There is a way to accomplish this without editing the
flake.lock
file and specify commit overrides directly when invoking Nix like:nixos-rebuild --flake .# --override-input nixpkgs github:NixOS/nixpkgs/$COMMIT_SHA
. I didn't bother doing that since editing theflake.lock
was faster without having to juggle multiple input overrides on the command line each time.
- First I changed the
nixpkgs-stable
input (which I know was not used in the configuration for the machine I was using, but it was a good sanity check) and the behavior did not show up (as expected). - Next I changed the
nixpkgs
input and the behavior did not show up. Clearly this was not introduced by a change there - Next I changed the
home-manager
input and the behavior did not show up either. Clearly the change was not introduced due to a configuration issue there - Then I changed the
neovim-nightly-overlay
input and the behavior did not show up. This input largely exists to keep track of theneovim
input, and since I was manually updating the input hashes it clearly did not result in the bad behavior showing up. - Lastly I changed the
neovim
input and bingo the behavior showed up. Now I knew that the change must have happened somewhere between 9777907467b29e890556db287b6a9995c0024896 and bb7853a62dc32baafa7416b94c97f985287f39e2
Bisecting Neovim
Knowing the exact range which includes the behavior change means we can run another git bisect. In this case I directly checked out the Neovim repo since I could test more quickly that way without having to redeploy my NixOS configuration.
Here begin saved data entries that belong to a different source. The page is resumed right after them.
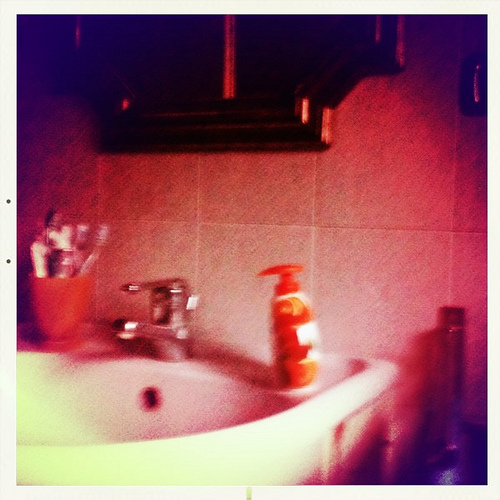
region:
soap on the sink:
[251, 255, 330, 400]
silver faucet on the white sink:
[111, 278, 204, 363]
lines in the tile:
[300, 192, 406, 244]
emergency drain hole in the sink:
[137, 379, 169, 415]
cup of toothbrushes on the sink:
[25, 205, 116, 337]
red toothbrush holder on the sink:
[19, 268, 114, 345]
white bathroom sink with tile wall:
[13, 186, 403, 488]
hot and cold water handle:
[112, 273, 214, 291]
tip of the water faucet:
[112, 320, 142, 342]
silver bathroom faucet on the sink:
[103, 268, 201, 369]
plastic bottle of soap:
[250, 252, 323, 391]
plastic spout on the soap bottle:
[255, 259, 305, 293]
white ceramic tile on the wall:
[309, 230, 456, 365]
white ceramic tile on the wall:
[190, 216, 320, 356]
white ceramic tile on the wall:
[196, 143, 321, 225]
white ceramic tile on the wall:
[312, 45, 462, 235]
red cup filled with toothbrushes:
[20, 205, 112, 342]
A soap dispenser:
[272, 305, 306, 383]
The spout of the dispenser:
[263, 270, 295, 274]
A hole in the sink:
[149, 392, 153, 402]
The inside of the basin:
[29, 416, 97, 439]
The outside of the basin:
[64, 453, 124, 473]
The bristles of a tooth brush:
[98, 227, 103, 244]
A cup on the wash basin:
[38, 284, 78, 325]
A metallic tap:
[126, 326, 181, 337]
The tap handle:
[128, 287, 161, 289]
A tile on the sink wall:
[213, 246, 248, 308]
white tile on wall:
[313, 229, 451, 392]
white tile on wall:
[449, 230, 481, 414]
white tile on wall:
[193, 220, 312, 353]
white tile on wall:
[95, 222, 196, 335]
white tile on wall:
[19, 215, 95, 316]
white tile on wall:
[18, 97, 99, 220]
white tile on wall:
[99, 154, 194, 223]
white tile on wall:
[198, 155, 315, 225]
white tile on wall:
[315, 47, 451, 234]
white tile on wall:
[458, 40, 485, 233]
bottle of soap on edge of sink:
[257, 260, 315, 382]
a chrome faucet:
[110, 275, 192, 362]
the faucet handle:
[123, 273, 184, 293]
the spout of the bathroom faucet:
[114, 317, 138, 341]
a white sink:
[14, 316, 392, 476]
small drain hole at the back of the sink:
[137, 387, 157, 409]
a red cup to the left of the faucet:
[33, 275, 91, 349]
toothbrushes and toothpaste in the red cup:
[32, 210, 106, 275]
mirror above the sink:
[54, 20, 411, 150]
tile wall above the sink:
[25, 20, 489, 353]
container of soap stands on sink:
[254, 257, 323, 392]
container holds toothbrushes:
[26, 206, 112, 353]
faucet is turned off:
[109, 274, 203, 367]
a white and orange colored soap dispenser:
[251, 261, 316, 391]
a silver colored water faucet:
[108, 275, 188, 360]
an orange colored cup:
[26, 270, 93, 350]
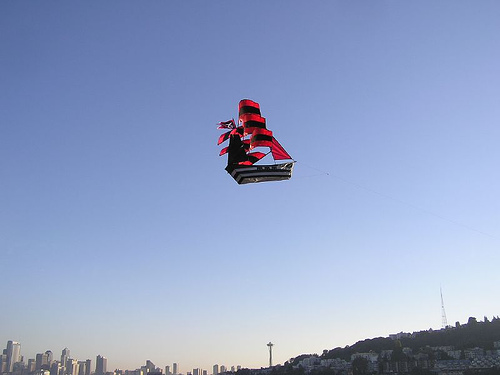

git clone https://github.com/neovim/neovim.git
cd neovim/contrib
git bisect start
git bisect good 9777907467b29e890556db287b6a9995c0024896
git bisect bad bb7853a62dc32baafa7416b94c97f985287f39e2
Then for each commit we test for the undesired behavior.
# Build and run all in one step to check for offending behavior
nix run .#neovim -- some_file
# If the behavior was gone, mark the commit as good
git bisect good
# Otherwise mark it as bad
git bisect bad
# Alternatively skip if a commit can't build
git bisect skip
At last, this process yields the exact commit which introduced a change in default behavior. It was pretty easy to apply the fix when that was all I had to review.
Conclusion
In the end I was able to go from noticing an unexpected behavior to finding a single commit introducing the behavior in less than an hour. Thanks to git and Nix I was able to do it without even having to know where to look on my own.
Can your configuration system do that?